AI is increasingly being deployed in drug development, with a range of approaches used to identify molecules, assess drug toxicity and so on. The University of Toronto are at the forefront of this movement, and a team of researchers from the university have recently released a study highlighting how their deep learning algorithm was used to track proteins.
The project aims to use AI to understand more about what exactly makes cells healthy, and how they fail as disease strikes.
“We can learn so much by looking at images of cells: how does the protein look under normal conditions and do they look different in cells that carry genetic mutations or when we expose cells to drugs or other chemical reagents? People have tried to manually assess what’s going on with their data but that takes a lot of time,” the team say.
The system, known as DeepLoc, uses an algorithm to spot patterns in the cell made by proteins, with the team confident that their approach is considerably faster than both humans and existing computer-based approaches.
Augmented cell biology
AI has had an impact on a great many fields, but the potential for cell biology is particularly strong. The latest generation of microscopes are fully automated, thus providing scientists with huge amounts of data. The challenge now is how to analyze it efficiently.

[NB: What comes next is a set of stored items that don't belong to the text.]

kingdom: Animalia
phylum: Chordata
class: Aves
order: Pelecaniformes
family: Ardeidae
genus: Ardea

“Right now, it only takes days to weeks to acquire images of cells and months to years to analyze them. Deep learning will ultimately bring the timescale of this analysis down to the same timescale as the experiments,” the team say.
The project trained the algorithm on a huge number of images of glowing proteins inside cells. What made the approach interesting however was that it required no human input for the algorithm to learn, thus making it considerably faster, but also more accurate. The image library had been previously used by a prior iteration of the computer vision software, but whilst that software took months to crunch the data, DeepLoc was able to get through it in hours.

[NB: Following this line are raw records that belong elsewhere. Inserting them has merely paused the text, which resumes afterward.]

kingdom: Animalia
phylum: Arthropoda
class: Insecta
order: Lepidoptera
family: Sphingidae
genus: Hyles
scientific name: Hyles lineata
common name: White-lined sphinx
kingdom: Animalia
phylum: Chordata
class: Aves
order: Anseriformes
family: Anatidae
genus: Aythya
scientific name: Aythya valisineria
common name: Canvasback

As with many AI based vision analysis projects, DeepLoc was able to spot subtle differences between images that ostensibly look identical. The initial analysis identified 15 different classes of proteins, each representing distinct neighbourhoods in the cell; DeepLoc identified 22 classes. It was also able to sort cells whose shape changed due to a hormone treatment, a task that the previous pipeline couldn’t complete.
“Someone with some coding experience could implement our method. All they would have to do is feed in the image training set that we’ve provided and supplement this with their own data. It takes only an hour or less to retrain DeepLoc and then begin your analysis,” the authors say.

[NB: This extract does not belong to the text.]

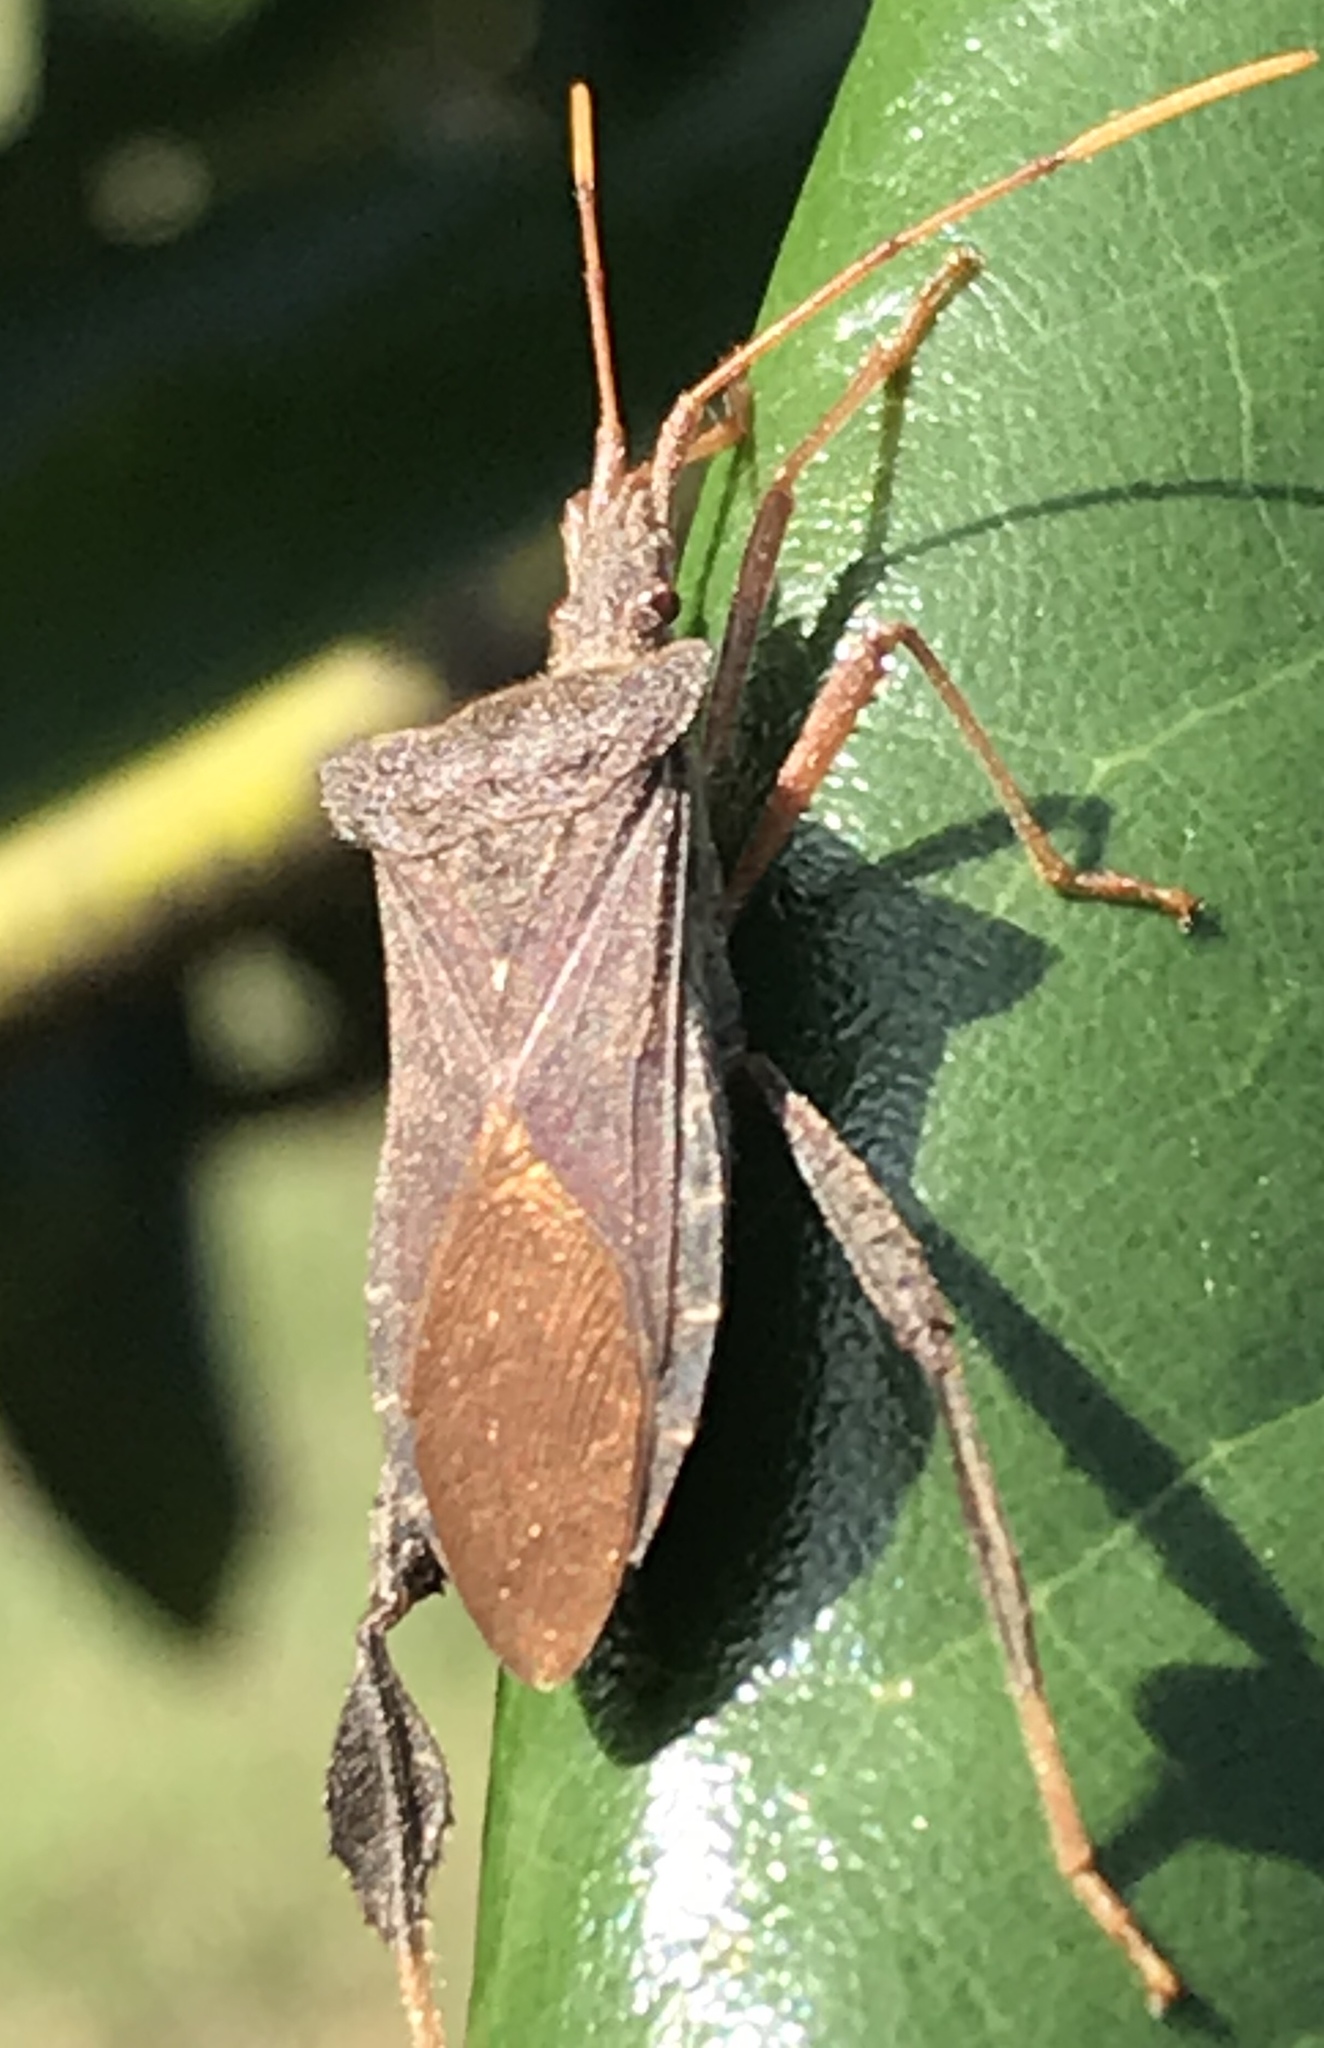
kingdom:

The team have developed a startup to help commercialize the technology. The venture, called Phenomic AI, hopes to work with pharmaceutical companies in analyzing cell image-based data.
“In an image based drug screen, you can actually figure out how the drugs are affecting different cells based on how they look rather than some simplified parameters such as live/dead or cell size. This way you can extract a lot more information about cell state form these screens. We hope to make the early drug discovery process all the more accurate by finding more subtle effects of chemical compounds,” they say.